> _Task to complete_: Reproduce the part of the #BroomstickChallenge article between "Whether it involves" and "within 24 hours.", inclusive, word for word.

== Selected passage

The internet is back again with another challenge that has evidently “swept” across social media.
On Monday, Feb. 10., The #BroomstickChallenge created a stir from social media users, who claimed it was the only day out of the year for a broom to stand completely upright, because of the Earth’s gravitational pull.
The challenge originally surfaced through a viral tweet, where users said NASA had released confirmations of the #BroomstickChallenge.
“NASA said today was the only day a broom can stand up on its own because of the gravitational pull…I didn’t believe it at first but OMG!,” according to Twitter.
It seemed as if every student around me was in search of a broom to test the challenge in their dorm hall, apartment or even the Davies center.
The trend was instantly highlighted on a variety of social media platforms.
As it reached Instagram, Snapchat and even older audiences on Facebook, the challenge showcased a widespread belief of this scientific phenomenon.
Whether it involves science or a cute puppy, challenges similar to this one are a perfect example of the power social media and the internet can have over society. One idea can take the nation by storm within 24 hours.
However, there is more to this challenge than its original sweeping gesture.
NASA later released its own response to the challenge on Tuesday, Feb. 11.
Astronaut Alvin Drew and scientist Sarah Noble accomplishing the challenge and showcased the physics trick will work on any day of the year, according to Twitter.
“It’s just physics,” Drew said.
The #BroomstickChallenge debunked, plain and simple.
Again, I love the power this challenge can have towards the emphasis of the scientific world. Regardless, the information being spread on the internet is not always confirmed.
This trend is a perfect example of a nationwide game of “telephone” where one person’s belief can become invalid in a matter of minutes while online.
Yet, the truth being released did not stop people from all over the nation from trying the challenge themselves.

====
== Given data

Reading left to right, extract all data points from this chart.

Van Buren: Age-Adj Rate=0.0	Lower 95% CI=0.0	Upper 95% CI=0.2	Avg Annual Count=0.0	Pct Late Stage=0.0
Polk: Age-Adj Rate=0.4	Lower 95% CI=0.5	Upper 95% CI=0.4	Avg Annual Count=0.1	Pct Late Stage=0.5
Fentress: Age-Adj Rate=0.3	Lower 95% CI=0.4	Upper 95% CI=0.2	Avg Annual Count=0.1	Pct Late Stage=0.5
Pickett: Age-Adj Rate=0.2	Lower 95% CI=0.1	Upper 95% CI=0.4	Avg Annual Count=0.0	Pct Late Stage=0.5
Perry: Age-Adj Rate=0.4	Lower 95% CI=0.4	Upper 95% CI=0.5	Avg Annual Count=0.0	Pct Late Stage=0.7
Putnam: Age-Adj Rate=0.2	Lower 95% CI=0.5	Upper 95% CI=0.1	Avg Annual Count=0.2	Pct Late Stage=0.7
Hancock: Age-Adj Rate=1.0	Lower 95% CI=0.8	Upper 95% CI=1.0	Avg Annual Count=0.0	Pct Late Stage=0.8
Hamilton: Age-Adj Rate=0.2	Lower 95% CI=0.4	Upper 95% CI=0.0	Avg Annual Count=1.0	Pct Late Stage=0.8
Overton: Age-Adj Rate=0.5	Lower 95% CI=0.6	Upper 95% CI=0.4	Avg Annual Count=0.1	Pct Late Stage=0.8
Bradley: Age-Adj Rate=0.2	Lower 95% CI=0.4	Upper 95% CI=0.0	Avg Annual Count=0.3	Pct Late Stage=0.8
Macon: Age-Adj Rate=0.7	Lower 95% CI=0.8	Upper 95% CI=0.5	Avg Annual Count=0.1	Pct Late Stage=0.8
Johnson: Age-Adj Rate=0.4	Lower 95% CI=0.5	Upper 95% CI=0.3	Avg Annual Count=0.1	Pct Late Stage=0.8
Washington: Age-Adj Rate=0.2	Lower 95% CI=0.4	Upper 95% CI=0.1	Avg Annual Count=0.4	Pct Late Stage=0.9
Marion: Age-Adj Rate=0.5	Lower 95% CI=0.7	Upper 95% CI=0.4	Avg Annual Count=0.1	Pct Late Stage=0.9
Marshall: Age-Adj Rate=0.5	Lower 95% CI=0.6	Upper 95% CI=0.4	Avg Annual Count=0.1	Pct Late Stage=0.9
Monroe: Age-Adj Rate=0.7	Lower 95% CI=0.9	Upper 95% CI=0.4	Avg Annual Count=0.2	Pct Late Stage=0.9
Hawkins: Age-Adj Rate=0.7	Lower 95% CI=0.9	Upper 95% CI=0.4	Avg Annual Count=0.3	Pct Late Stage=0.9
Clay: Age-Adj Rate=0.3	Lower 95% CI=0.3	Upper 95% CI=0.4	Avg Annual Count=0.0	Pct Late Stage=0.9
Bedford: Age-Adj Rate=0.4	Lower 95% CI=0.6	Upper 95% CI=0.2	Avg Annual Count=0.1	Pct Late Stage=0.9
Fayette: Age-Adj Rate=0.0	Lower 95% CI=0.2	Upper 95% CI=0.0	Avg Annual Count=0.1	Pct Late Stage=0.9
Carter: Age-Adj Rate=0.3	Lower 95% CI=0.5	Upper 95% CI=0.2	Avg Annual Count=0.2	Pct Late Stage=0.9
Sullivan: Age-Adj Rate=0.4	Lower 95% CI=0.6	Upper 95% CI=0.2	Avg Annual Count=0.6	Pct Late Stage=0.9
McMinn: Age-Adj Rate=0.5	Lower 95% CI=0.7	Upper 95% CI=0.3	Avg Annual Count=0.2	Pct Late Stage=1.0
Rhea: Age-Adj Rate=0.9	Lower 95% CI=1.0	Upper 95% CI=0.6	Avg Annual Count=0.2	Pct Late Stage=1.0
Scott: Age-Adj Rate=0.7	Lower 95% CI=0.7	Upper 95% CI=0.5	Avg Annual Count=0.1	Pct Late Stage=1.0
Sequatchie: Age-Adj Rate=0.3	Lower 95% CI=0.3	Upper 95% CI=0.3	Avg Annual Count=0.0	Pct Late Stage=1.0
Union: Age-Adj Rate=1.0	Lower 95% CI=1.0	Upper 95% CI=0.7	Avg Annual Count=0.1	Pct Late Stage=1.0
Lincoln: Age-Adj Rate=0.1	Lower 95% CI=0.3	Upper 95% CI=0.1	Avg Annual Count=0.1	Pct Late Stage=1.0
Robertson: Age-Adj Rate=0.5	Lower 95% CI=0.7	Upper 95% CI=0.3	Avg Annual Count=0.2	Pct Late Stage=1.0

====

> _Response to the task_:
Whether it involves science or a cute puppy, challenges similar to this one are a perfect example of the power social media and the internet can have over society. One idea can take the nation by storm within 24 hours.